• [やること A]
京都についての文章から、「ところがこの歌には京都の具体」から「ているとも聞いたことがある。」までのところを、そのまま抜き出して返してください。
• [やること B]
京都についての文章によると、「街」という歌が1975年11月にテーマソングになったのは何の催しですか。
• [やること C]
京都についての文章の続きを、最後の文のあとから書いてください。

• [ページ]
------------

メッセージ・フロム・京都

 



昨年亡くなった磯群正志クンに関連して書きたいことがあり
補完資料を探していたら、昔書いた文章が出てきました
読み返してみると文章には青臭いところがあって
気恥ずかしいこと甚だしいのですが
それなりに面白味もあったので
予定を変更して、この文章をそのまま載せてしまいます(笑)

長いのでご注意ください



 京都という街に一種独特の憧れを持っている。なんて言うと「へぇ、マツオさんも意外と月並みな趣味なんですネ」と言われるだろうな。でも、僕だって舞妓はんや金閣銀閣にあこがれているわけではないのであって、京都は青春の街であるという思い込みがあって、そこに魅力を感じているのだ。
 日本の夜明けを見つめて歩いた幕末の志士たち、シュトルム・ウント・ドランクの「紅燃ゆる」三高生、日本の国はどうなるのだろうと歌った関西フォークの中から高石友也(この人、北海道出身の立教大学生なのだが)、フォーク・クルセダースが現れ、エレキを使ったバンドの中からはザ・タイガースが登場する(タイガースのヒットしなかった曲を聞くと、フォーク調の実にいい歌が多いのに驚いてしまう)。更に時代がくだってフォークが妙に洗練され東京ペースのニューミュージックというものに変節してくると、高石ともやがザ・ナターシャーセブンというフォークグループを結成して、歌の楽しさ面白さを追求して帰ってくるし、それらの流れとは8割方無関係に「ワシはブルースを歌うしかないもんね」とひたすらウナッているヤツやら、ワケのわからん文学論を口から泡を吹きながらワメくヤツ、あくまで革命を目指し夜な夜な鉄パイプをみがいているヤツ、人生に挫折して(といっても失恋か受験失敗程度)伝統工芸の修業で心の平安を願っているヤツ、深刻ぶるヤツ、楽天家のヤツ、ヤツ、ヤツ、ヤツがそれぞれに青春のエネルギーの念射をしているのを平然と包み込んで古都然として落ち着いたたたずまいを見せている街、それが京都だと思うのだ。
 実際の京都がはたしてこうなのかはよく知らないが、僕の心の中では京都は確かにこんな街であって、大変に魅力的な街なのだ。
 余談になるが、京都をテーマにした歌が数ある中で目下のところ僕が一番好きなのが前出のナターシャーセブンが歌っている「街」という歌だ。この歌は1975年11月、京都市民祭りのテーマソングになり、1978年8月、全日本ユースラリー京都大会のテーマソングにもなるという「まごうかたなき京都の歌」なのだ。
 ところがこの歌には京都の具体的な地名やら建物の名称が一切全然まるっきり出てこないのだ。で、たとえば「この歌は長崎の街を歌ったものです」とか「博多の筥崎宮のあたり(九州大学がある)」言っても通用してしまうのだ。たまたま自分が知っている街の例でやってしまったが、ほかにも歌詞の一部を変えればさらにあてはまる街が出てきそうで、事実あちこちのユースホステルではそうやってこの歌をご当地ソングに作り変えているとも聞いたことがある。

------------

• [データ欄]

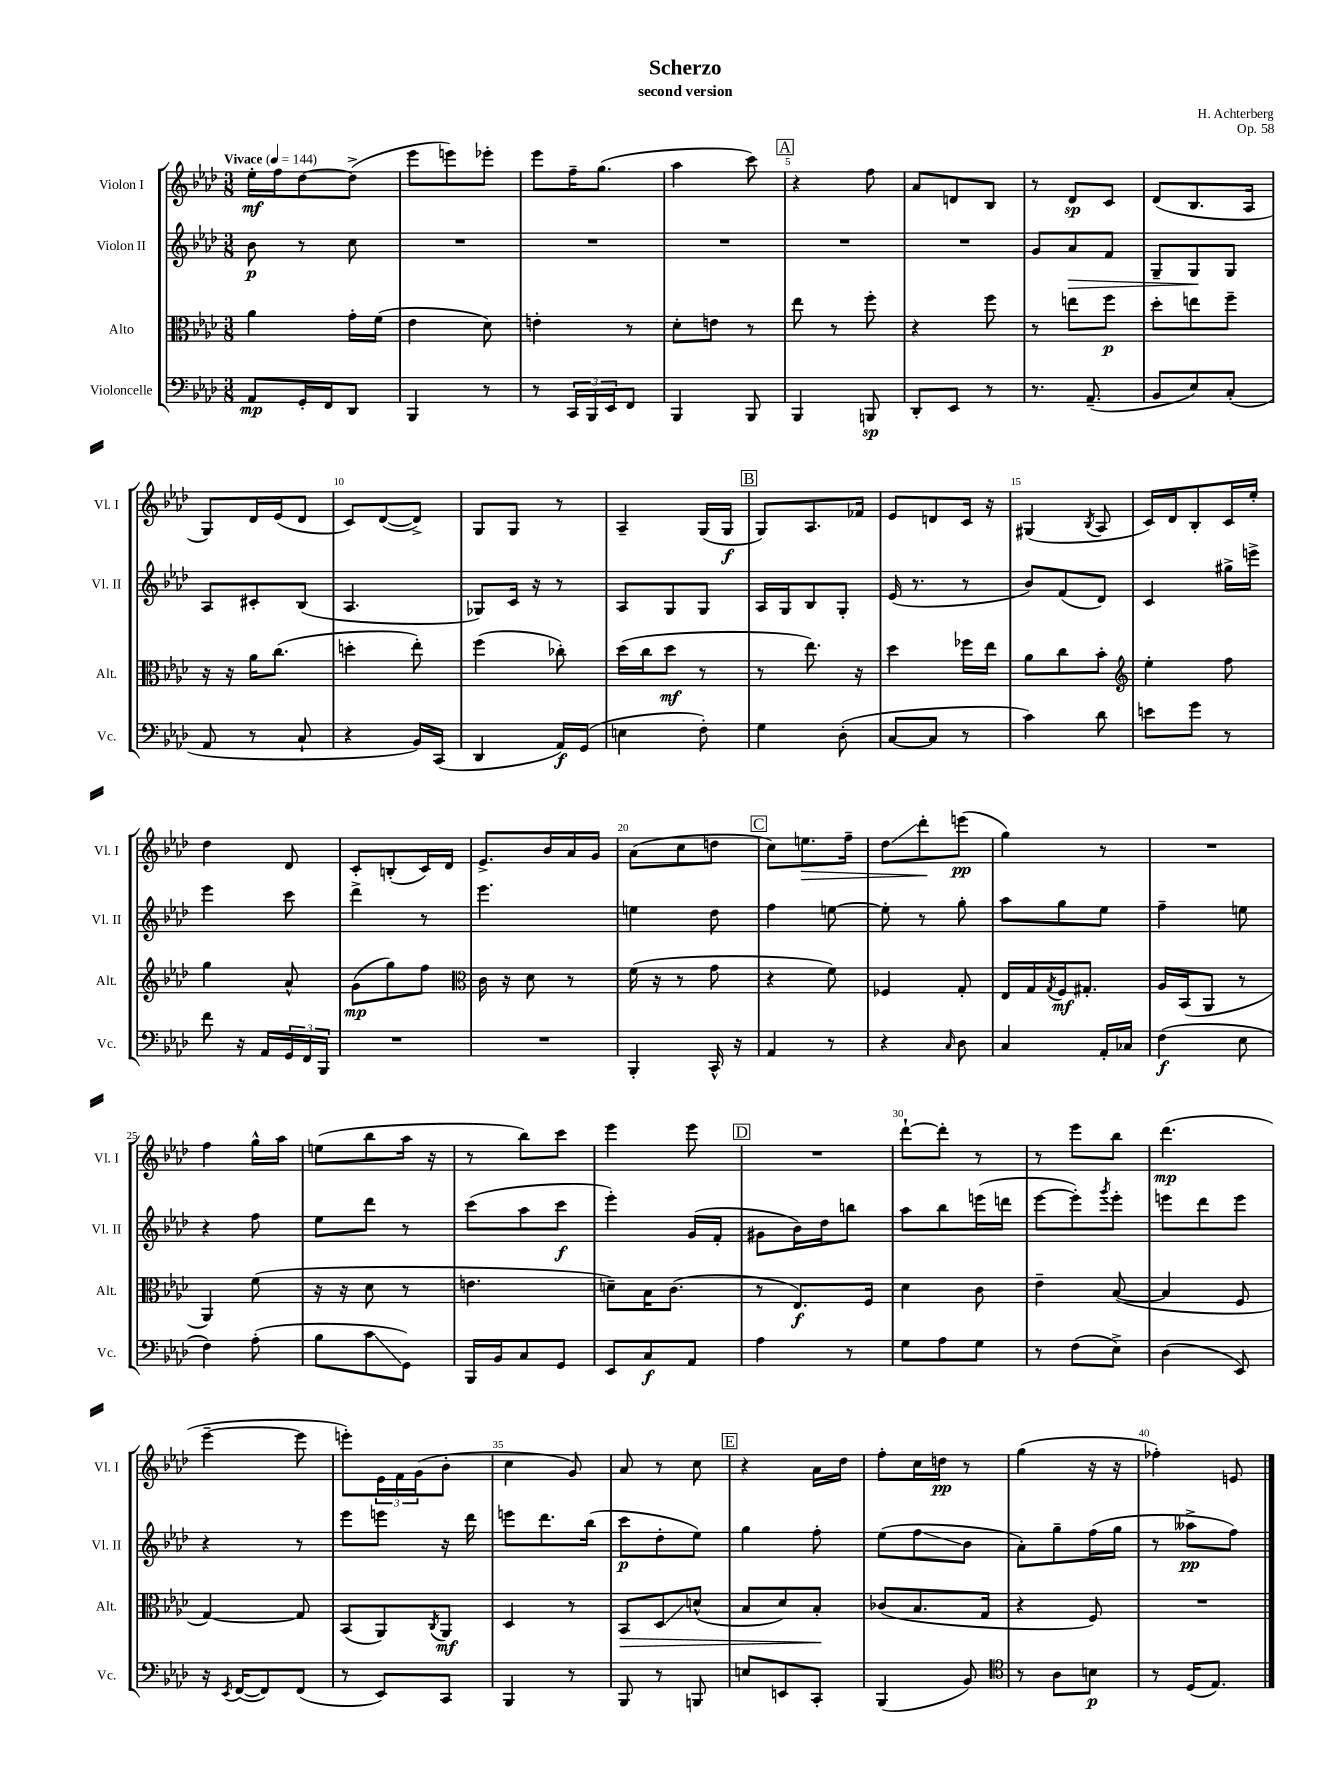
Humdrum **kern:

**kern	**kern	**kern	**kern
*staff4	*staff3	*staff2	*staff1
*clefF4	*clefC3	*clefG2	*clefG2
*k[b-e-a-d-]	*k[b-e-a-d-]	*k[b-e-a-d-]	*k[b-e-a-d-]
*M3/8	*M3/8	*M3/8	*M3/8
*MM144	*MM144	*MM144	*MM144
8AA-	4a-	8b-	16ee-'
.	.	.	16ff
16GG'	.	8r	[8dd-
16FF	.	.	.
8DD-	16g'	8cc	(8dd-^]
.	(16f	.	.
=	=	=	=
4BBB-	4e-	4.r	8eee-
.	.	.	8eee)
8r	8d-)	.	8eee-'
=	=	=	=
8r	4e'	4.r	8eee-
24CC	.	.	16ff~
24BBB-	.	.	.
.	.	.	(8.gg
24EE-	.	.	.
8FF	8r	.	.
=	=	=	=
4BBB-	8d-'	4.r	4aa-
.	8e	.	.
8BBB-	8r	.	8ccc)
=	=	=	=
4BBB-	8ee-	4.r	4r
.	8r	.	.
8BBB	8ff'	.	8ff
=	=	=	=
8DD-'	4r	4.r	8a-
8EE-	.	.	8d
8r	8ff	.	8B-
=	=	=	=
8.r	8r	8g	8r
.	8ee	8a-	8d-
(8.AA-~	.	.	.
.	8ff	8f	8c
=	=	=	=
8BB-	8dd-'	8G~	(8d-
8E-)	8ee	8G	8.B-
(8C'	8ff~	8G	.
.	.	.	16A-
=	=	=	=
8AA-	16r	8A-	8G)
.	16r	.	.
8r	16a-	8c#'	16d-
.	(8.cc	.	(16e-
8C`	.	(8B-	8d-
=	=	=	=
4r	4dd'	4.A-	8c)
.	.	.	([8d-
16BB-)	8ee-')	.	8d-^])
(16CC	.	.	.
=	=	=	=
4DD-	(4ff	8G-)	8G
.	.	16c	8G
.	.	16r	.
16AA-)	8cc-')	8r	8r
(16GG	.	.	.
=	=	=	=
4E	(16dd-	8A-	4A-~
.	16cc	.	.
.	8dd-	8G	.
8F')	8r	8G	(16G
.	.	.	16G
=	=	=	=
4G	8r	16A-	8G)
.	.	16G	.
.	8.ee-)	8B-	8.A-
(8D-'	.	8G'	.
.	16r	.	16f-
=	=	=	=
[8C	4dd-	(16e-	8e-
.	.	8.r	.
8C]	.	.	8d
8r	16ff-	8r	16c
.	16ee-	.	16r
=	=	=	=
4c)	8a-	8b-)	(4G#
.	8cc	(8f	.
.	.	.	8qB-
8d-	8b-'	8d-)	8A-
=	=	=	=
*	*clefG2	*	*
8e	4ee-'	4c	16c)
.	.	.	16d-
8g	.	.	8B-'
8r	8ff	16gg#^	16c
.	.	16eee^	16ee-'
=	=	=	=
8f	4gg	4eee-	4dd-
16r	.	.	.
16AA-	.	.	.
24GG	8a-^^	8ccc	8d-
24FF	.	.	.
24BBB-	.	.	.
=	=	=	=
4.r	(8g	4ddd-^	8c'
.	8gg)	.	(8B'
.	8ff	8r	16c)
.	.	.	16d-
=	=	=	=
*	*clefC3	*	*
4.r	16c	4.eee-	8.e-^
.	16r	.	.
.	8d-	.	.
.	.	.	16b-
.	8r	.	16a-
.	.	.	16g
=	=	=	=
4BBB-'	(16f	4ee	(8a-
.	16r	.	.
.	8r	.	8cc
16CC^^	8g	8dd-	8dd
16r	.	.	.
=	=	=	=
4AA-	4r	4ff	8cc)
.	.	.	8.ee
8r	8f)	[8ee	.
.	.	.	16ff~
=	=	=	=
4r	4F-	8ee']	8dd-
.	.	8r	8ddd-'
16qqC	.	.	.
8D-	8G'	8gg'	(8eee
=	=	=	=
4C	16E-	8aa-	4gg)
.	16G	.	.
.	8qG	.	.
.	16F	8gg	.
.	8.G#'	.	.
16AA-'	.	8ee-	8r
16C-	.	.	.
=	=	=	=
(4F	16A-	4ff~	4.r
.	(16BB-	.	.
.	8AA-	.	.
8E-	8r	8ee	.
=	=	=	=
4F)	4AA-)	4r	4ff
(8A-'	(8f	8ff	16gg^^
.	.	.	16aa-
=	=	=	=
8B-	16r	8ee-	(8ee
.	16r	.	.
8c	8d-	8ddd-	8bb-
8GG)	8r	8r	16aa-
.	.	.	16r
=	=	=	=
16BBB-	4.e	(8ccc	8r
16BB-	.	.	.
8C	.	8aa-	8bb-)
8GG	.	8ccc	8ccc
=	=	=	=
8EE-	8d~)	4eee-')	4eee-
8C	16B-	.	.
.	(8.c	.	.
8AA-	.	(16g	8eee-
.	.	16f'	.
=	=	=	=
4A-	8r	8g#	4.r
.	8.E-)	16b-)	.
.	.	16dd-	.
8r	.	8bb	.
.	16F	.	.
=	=	=	=
8G	4d-	8aa-	[8ddd-`
8A-	.	8bb-	8ddd-']
8G	8c	(16eee	8r
.	.	16ddd	.
=	=	=	=
8r	4e-~	[8eee-	8r
(8F	.	8eee-'])	8eee-
.	.	8qggg	.
8E-^)	([8B-	8eee-'	8bb-
=	=	=	=
(4D-	4B-]	8eee	(4.ddd-
.	.	8ddd-	.
8EE-)	8F	8eee	.
=	=	=	=
16r	[4G)	4r	[4eee-~
8qEE-	.	.	.
([16FF	.	.	.
8FF])	.	.	.
(8FF	8G]	8r	8eee-]
=	=	=	=
8r	(8BB-	8eee-	8eee')
8EE-)	8AA-)	8eee	24e-
.	.	.	24f
.	.	.	(24g
.	8qC	.	.
8CC	8AA-	16r	8b-'
.	.	16ddd-	.
=	=	=	=
4BBB-	4D-	8eee	4cc
.	.	8.ddd-	.
8r	8r	.	8g)
.	.	(16bb-	.
=	=	=	=
8BBB-	8BB-	8ccc	8a-
8r	8D-	8dd-'	8r
8BBB	(8d^^	8ee-)	8cc
=	=	=	=
8E	8B-	4gg	4r
8EE	8d-)	.	.
8CC'	8B-'	8ff'	16a-
.	.	.	16dd-
=	=	=	=
(4BBB-	(8c-	(8ee-	8ff'
.	8.B-	8ff	16cc
.	.	.	16dd
8BB-)	.	8b-	8r
.	16G	.	.
=	=	=	=
*clefC4	*	*	*
8r	4r	8a-')	(4gg
8A-	.	8gg~	.
8B	8F)	(16ff	16r
.	.	16gg	16r
=	=	=	=
8r	4.r	8r	4ff-')
(16D-	.	8aa--^	.
8.E-)	.	.	.
.	.	8ff)	8e
==	==	==	==
*-	*-	*-	*-
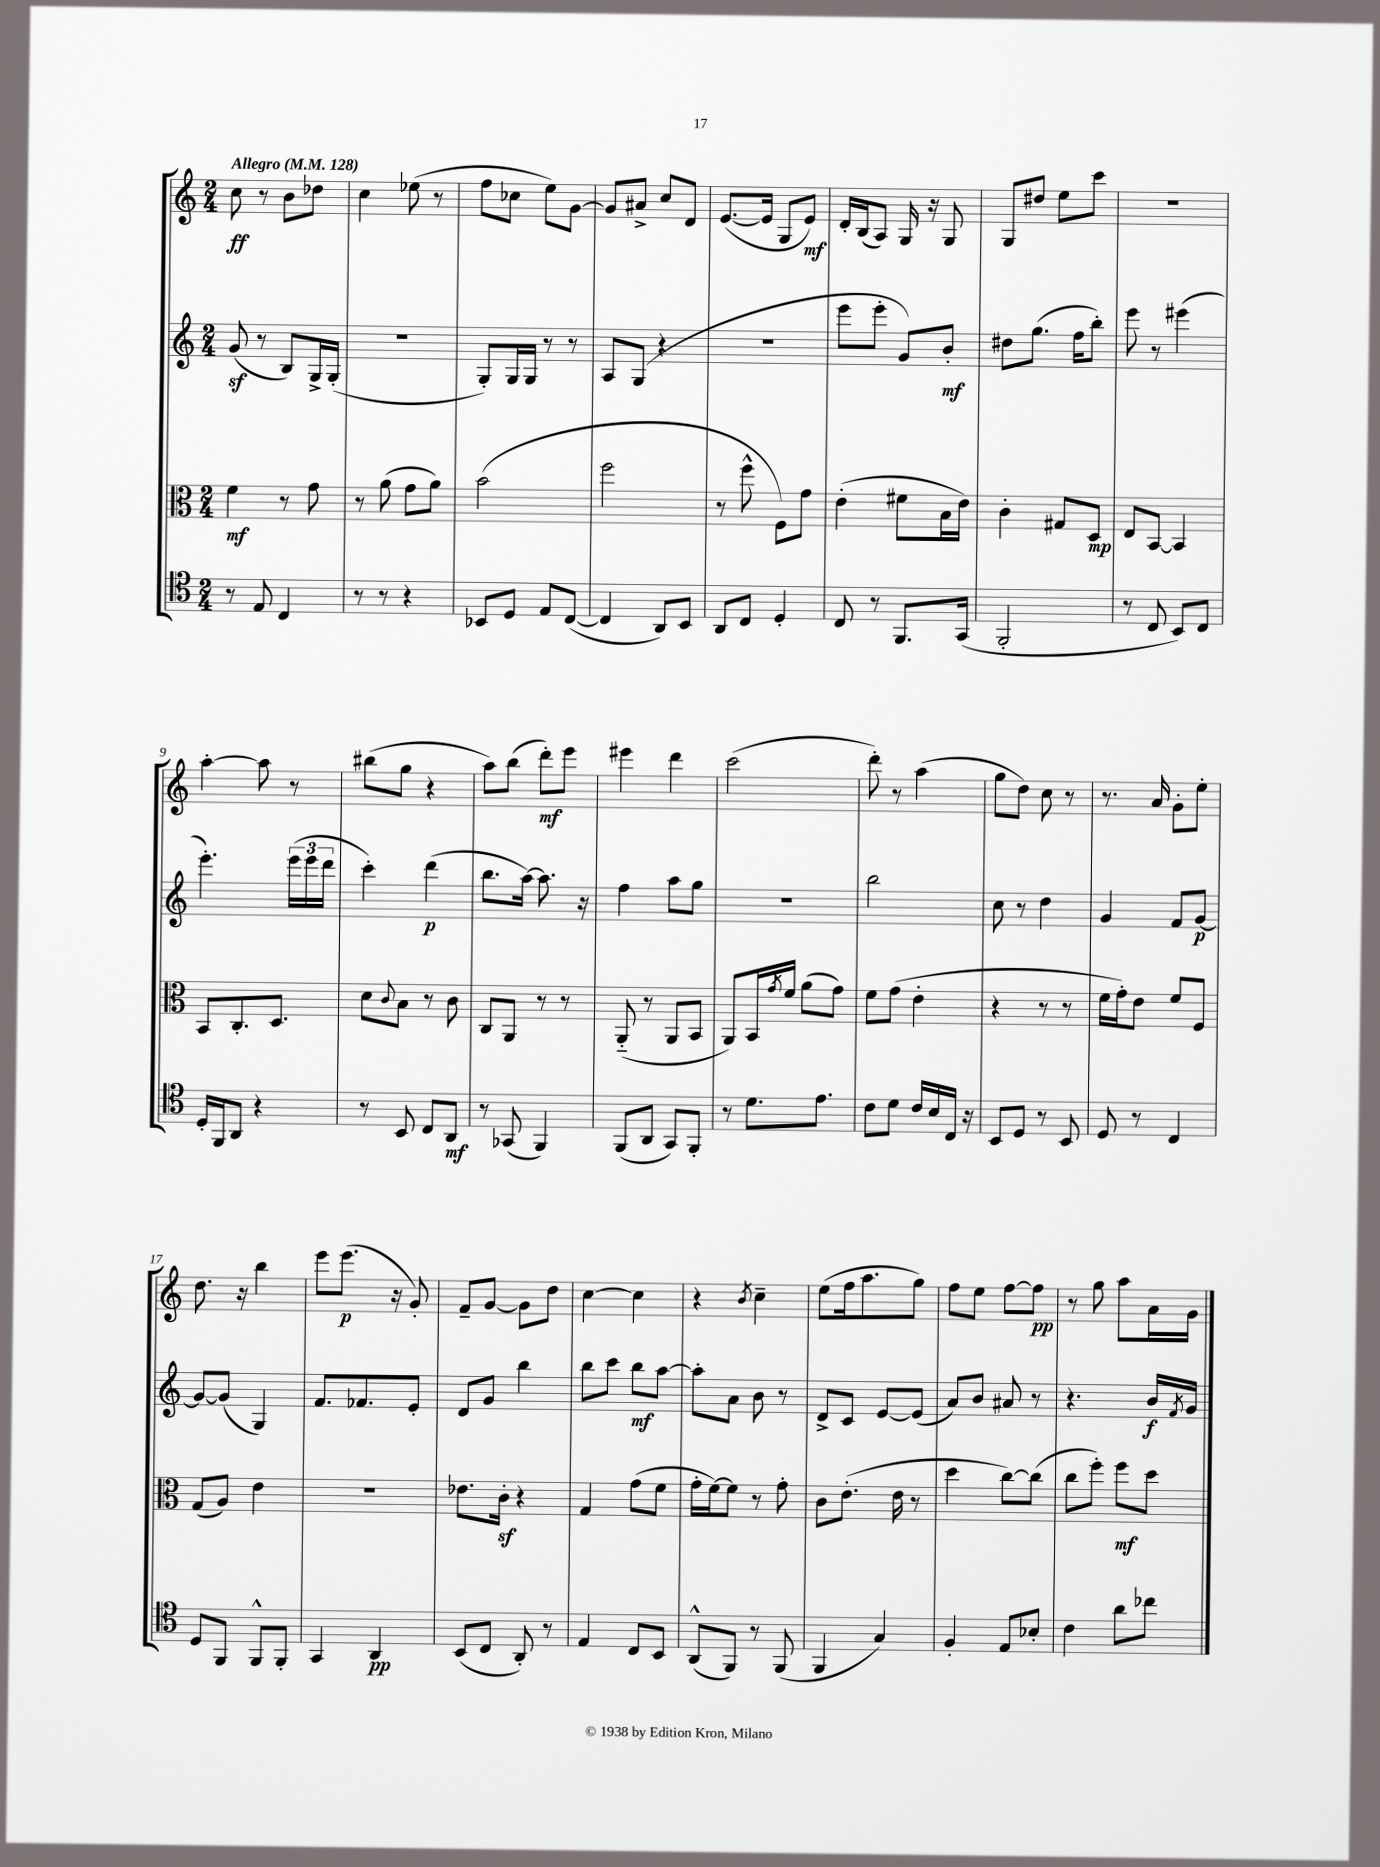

------------

• [答え A]
ところがこの歌には京都の具体的な地名やら建物の名称が一切全然まるっきり出てこないのだ。で、たとえば「この歌は長崎の街を歌ったものです」とか「博多の筥崎宮のあたり(九州大学がある)」言っても通用してしまうのだ。たまたま自分が知っている街の例でやってしまったが、ほかにも歌詞の一部を変えればさらにあてはまる街が出てきそうで、事実あちこちのユースホステルではそうやってこの歌をご当地ソングに作り変えているとも聞いたことがある。

• [答え B]
京都市民祭りです。

• [答え C]
 それなのに、この歌はやはり京都の歌としてその第一印象がわいてくるわけで、それがつまり僕が思っている「京都は青春を象徴する街なのだ」ということではないかと思う。
 だがそれにしても地名やら名所がひとつもおりこまれていない歌を市民祭りのテーマにしてしまうとは、京都市民もたいした度量であると思ってしまうのだが、市民祭りだもんね、観光ガイドソングじゃないもんね。(とは言うものの、やたら郷土の誇りを高らかにうたいあげたがる国民だからな、我が同胞は。やはり立派なことなのだ、これは)
 そんでもって、その京都の青春のごった煮的状況の底辺を支える、というよりも本人は「支える」なんて意識は全然ないのに違いなく、ただ単にそれ以上成り上がれもせずコケもせずという位置としての認識なんだろうが、という友人に磯群正志というのがいて、こやつは何をやっているかと言えば詩を書いていて、時おり自費出版で出す詩集を売りつけさえしなければいいやつなんだが、という男である。(これまですべてタダで貰っている僕は、もちろん彼を「いいやつ」と評価している)
 で、この男が詩集を出すときは『どらねこ工房』というアマチュア出版社(というような紹介を、かつて朝日新聞がやっていた。弱視者用の辞書を出版しようとして資金不足に悩んでいたときのことだ)から出していたのだが、去年あたり何を血迷ったか一般の流通経路を通して紀伊国屋でも買える本を出すぞとワメきだし、我々も一応仲間として「お、ガンバレ、ガンバレ」と口先で応援し、実のところあまり気にもとめておかなかったのが、虚仮の一年というものは恐ろしいもので今年になって出版が本決まりであるという情報が入ってきた。4月になるとさらに詳しい情報、といっても本人の口から聞いた話で、発行日が4月15日、定価が1800円、内容の一部として関係者の奇怪な行状を暴露した一文があるというので関係者一堂パニックに陥ってしまった。これはもう借金してでも買い占めてガソリンをぶっかけて火をつけねばと考えたりもしたものだ。それにしても1800円という値段は何とかならんか...

(1983年5月)


駄文はまだまだ続くのですが
引き写しはこれくらいにしておきます
まだワープロが1台600万円もした頃(大卒の初任給が10万円くらい?)
手書きで原稿を書いて、コンビニでコピーして作った冊子を
当時10数人の友人に送りつけていたのです

読んでお分かりの通り
磯群クンの『ジャーマンポテトを食べた日の朝』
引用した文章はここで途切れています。